Mais il n’y a pas de terrain, si maigre qu’il soit, dont on ne puisse tirer parti, et dans l’Afrique occidentale française il existe des coins favorisés : les rivières du Sud, le Dahomey, certains districts du Mossi, peut-être certaines vallées du haut Niger, et quelques points de la côte d’Ivoire. Il y a là les élémens d’un commerce fort actif : sur la côte, les arachides, les graines oléagineuses, la gomme, le caoutchouc, la noix de kola ; dans les vallées du haut Niger, les arbres fruitiers, l’oranger, le citronnier, le bananier, l’ananas, le riz, le coton, le tabac, l’indigo, le café, le palmier à huile.

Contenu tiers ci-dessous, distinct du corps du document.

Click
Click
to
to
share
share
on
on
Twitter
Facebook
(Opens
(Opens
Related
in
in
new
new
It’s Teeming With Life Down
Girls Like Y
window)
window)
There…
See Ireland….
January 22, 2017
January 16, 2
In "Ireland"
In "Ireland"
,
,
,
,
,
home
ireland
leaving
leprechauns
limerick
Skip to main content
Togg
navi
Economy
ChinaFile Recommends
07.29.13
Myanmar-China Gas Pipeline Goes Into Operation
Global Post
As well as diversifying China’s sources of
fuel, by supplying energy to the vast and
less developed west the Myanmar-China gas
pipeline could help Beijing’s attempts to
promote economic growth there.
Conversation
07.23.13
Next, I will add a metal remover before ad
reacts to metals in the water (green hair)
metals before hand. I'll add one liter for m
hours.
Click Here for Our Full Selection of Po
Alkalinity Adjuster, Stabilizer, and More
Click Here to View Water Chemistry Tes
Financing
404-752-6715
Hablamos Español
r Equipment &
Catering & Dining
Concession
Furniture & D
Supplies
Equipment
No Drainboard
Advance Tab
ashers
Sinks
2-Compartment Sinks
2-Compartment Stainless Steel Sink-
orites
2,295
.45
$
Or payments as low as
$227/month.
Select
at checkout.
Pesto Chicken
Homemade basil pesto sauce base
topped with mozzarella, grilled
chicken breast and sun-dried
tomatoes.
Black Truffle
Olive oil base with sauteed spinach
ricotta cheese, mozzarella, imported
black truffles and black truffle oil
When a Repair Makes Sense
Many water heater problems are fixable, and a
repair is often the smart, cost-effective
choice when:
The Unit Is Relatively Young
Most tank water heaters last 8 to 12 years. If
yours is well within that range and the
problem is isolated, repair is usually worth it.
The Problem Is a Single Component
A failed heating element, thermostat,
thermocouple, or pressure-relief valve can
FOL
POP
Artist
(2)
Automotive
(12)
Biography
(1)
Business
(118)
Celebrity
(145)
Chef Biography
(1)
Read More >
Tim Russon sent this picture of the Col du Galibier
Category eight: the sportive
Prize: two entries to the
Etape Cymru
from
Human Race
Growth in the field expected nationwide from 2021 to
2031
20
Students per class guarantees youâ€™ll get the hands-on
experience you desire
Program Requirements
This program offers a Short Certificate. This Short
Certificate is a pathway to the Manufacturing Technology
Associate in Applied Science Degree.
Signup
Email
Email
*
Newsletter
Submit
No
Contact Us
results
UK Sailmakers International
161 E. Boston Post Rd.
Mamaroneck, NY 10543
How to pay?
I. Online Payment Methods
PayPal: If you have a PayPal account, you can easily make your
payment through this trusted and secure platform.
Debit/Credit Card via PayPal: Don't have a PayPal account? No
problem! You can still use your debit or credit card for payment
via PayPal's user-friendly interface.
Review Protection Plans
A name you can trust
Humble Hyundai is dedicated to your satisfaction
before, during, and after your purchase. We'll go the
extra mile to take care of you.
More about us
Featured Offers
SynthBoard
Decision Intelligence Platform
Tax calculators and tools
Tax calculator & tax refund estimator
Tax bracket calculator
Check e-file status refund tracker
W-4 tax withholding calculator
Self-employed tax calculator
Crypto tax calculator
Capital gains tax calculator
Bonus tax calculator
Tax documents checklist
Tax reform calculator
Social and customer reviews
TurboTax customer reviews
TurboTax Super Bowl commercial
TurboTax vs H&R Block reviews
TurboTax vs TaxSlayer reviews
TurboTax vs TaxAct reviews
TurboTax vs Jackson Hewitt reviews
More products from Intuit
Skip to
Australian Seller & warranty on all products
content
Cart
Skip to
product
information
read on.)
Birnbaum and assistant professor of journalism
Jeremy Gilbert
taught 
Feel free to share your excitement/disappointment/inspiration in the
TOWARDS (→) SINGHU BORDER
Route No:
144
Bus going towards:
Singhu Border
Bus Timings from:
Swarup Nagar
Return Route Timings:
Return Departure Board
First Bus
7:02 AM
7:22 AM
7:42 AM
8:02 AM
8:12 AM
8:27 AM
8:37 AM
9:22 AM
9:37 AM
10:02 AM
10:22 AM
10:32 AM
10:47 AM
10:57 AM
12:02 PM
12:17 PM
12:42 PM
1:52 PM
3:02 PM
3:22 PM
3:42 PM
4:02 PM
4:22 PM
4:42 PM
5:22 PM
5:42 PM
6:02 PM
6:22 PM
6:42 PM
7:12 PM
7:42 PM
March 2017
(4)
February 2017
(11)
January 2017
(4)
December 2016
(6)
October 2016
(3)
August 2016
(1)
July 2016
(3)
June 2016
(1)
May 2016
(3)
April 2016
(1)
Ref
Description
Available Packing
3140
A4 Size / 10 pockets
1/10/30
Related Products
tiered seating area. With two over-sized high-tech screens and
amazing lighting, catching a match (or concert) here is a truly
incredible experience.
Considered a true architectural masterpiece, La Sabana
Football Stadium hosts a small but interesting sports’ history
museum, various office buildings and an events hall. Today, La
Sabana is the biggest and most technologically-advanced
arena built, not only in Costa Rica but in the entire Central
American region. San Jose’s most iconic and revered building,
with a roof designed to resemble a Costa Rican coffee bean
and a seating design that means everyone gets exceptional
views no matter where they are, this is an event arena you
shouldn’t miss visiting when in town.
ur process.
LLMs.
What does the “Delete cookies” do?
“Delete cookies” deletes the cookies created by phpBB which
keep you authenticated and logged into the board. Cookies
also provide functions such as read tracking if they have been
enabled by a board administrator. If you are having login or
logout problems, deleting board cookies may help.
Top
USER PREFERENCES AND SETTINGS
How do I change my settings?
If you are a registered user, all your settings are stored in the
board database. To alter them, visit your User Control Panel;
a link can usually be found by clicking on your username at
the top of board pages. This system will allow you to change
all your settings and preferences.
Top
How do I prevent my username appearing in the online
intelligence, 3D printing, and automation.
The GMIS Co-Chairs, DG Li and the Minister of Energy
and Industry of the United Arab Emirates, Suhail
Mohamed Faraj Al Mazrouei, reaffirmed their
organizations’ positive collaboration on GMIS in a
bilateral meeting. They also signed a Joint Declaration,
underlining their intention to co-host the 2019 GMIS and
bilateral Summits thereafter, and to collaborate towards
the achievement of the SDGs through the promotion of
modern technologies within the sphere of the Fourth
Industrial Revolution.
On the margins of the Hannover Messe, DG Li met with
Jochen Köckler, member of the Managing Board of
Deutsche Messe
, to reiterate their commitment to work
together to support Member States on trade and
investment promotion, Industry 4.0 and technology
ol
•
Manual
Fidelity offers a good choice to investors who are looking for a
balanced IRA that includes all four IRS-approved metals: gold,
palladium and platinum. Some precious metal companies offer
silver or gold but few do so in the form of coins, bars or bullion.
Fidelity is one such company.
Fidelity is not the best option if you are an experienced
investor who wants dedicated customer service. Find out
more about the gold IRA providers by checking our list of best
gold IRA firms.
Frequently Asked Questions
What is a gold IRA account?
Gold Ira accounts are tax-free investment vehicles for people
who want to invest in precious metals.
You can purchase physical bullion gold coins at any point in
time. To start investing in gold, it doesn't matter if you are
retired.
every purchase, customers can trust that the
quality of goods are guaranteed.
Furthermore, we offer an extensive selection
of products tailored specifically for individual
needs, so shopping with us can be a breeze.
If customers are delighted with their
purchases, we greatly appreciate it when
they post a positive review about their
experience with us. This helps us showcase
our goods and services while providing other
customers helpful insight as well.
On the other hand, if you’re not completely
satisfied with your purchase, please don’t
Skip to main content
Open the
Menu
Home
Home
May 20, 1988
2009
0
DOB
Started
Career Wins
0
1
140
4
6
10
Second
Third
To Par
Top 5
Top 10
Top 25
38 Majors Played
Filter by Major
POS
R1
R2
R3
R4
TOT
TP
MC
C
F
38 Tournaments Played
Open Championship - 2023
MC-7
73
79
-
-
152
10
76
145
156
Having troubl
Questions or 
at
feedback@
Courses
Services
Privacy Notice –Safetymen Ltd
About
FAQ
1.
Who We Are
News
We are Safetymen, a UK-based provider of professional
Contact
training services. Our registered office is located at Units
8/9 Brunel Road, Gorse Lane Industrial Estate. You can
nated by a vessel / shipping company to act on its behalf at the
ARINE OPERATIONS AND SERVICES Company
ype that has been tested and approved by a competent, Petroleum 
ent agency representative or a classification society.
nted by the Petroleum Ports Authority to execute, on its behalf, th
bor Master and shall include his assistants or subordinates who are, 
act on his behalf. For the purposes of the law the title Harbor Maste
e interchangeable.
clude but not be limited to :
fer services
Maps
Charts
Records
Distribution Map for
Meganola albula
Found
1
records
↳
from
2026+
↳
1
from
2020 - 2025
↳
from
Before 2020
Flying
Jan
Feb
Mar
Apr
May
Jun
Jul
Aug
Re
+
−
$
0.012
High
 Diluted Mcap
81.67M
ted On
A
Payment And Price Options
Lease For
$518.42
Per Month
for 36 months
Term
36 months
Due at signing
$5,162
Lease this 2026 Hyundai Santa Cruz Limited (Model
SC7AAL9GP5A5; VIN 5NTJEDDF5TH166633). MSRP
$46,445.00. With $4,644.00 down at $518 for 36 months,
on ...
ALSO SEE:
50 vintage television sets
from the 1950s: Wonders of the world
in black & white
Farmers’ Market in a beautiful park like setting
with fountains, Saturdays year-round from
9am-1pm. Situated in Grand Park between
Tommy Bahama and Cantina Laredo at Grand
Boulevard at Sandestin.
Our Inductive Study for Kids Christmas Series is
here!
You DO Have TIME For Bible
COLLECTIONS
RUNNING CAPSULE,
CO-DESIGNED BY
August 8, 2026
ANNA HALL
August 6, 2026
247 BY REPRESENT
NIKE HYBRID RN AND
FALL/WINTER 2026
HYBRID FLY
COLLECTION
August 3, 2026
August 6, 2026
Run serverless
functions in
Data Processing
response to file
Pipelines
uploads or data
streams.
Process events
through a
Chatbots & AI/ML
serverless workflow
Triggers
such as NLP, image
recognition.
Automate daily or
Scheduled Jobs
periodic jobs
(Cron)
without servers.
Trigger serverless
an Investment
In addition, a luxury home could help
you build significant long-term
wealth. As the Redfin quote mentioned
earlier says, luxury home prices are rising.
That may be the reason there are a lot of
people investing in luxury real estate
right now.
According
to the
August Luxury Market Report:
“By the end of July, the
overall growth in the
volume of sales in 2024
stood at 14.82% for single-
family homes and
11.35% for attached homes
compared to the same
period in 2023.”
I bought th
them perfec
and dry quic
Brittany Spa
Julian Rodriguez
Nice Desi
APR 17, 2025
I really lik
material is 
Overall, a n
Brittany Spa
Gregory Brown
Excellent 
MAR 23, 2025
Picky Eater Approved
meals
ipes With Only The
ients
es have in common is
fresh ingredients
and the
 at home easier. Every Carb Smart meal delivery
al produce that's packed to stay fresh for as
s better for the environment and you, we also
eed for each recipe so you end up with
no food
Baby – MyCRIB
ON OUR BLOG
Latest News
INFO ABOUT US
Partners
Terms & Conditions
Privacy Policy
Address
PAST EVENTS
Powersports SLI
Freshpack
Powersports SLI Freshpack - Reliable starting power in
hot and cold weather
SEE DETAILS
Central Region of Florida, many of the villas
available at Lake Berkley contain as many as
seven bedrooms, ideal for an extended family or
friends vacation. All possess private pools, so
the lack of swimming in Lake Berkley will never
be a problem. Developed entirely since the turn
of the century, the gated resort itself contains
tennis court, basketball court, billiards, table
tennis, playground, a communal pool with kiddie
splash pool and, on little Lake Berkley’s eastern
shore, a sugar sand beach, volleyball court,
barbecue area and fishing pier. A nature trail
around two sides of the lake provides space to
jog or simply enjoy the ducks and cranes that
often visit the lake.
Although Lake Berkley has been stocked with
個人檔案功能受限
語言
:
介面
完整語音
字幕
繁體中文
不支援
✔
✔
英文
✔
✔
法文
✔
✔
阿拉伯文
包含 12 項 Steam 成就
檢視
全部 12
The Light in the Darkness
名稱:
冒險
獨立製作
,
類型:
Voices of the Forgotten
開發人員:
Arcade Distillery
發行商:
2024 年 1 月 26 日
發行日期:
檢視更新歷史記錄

Ces élémens sont d’autant moins négligeables qu’on ne saurait les rencontrer sur le sol métropolitain et que chaque année nous importons pour un milliard de produits exotiques achetés à l’étranger. Ce qu’il faut, pour que ce pays ne soit pas à charge à la métropole et lui rapporte même, c’est de savoir l’administrer et de proportionner l’effort au résultat.
Or, il n’y a pas à se le dissimuler, dans l’Afrique occidentale, notre administration jusqu’aujourd’hui a été au rebours du bon sens et nos dépenses en hommes et en argent hors de toutes proportions avec ce qu’on pouvait espérer retirer du pays. Depuis un demi-siècle nous avons suivi, tant au Sénégal qu’au Soudan, une politique aventureuse et toute guerrière et visé l’occupation effective du pays ; puis, l’occupation réalisée, nous avons introduit dans les régions conquises notre administration centralisatrice.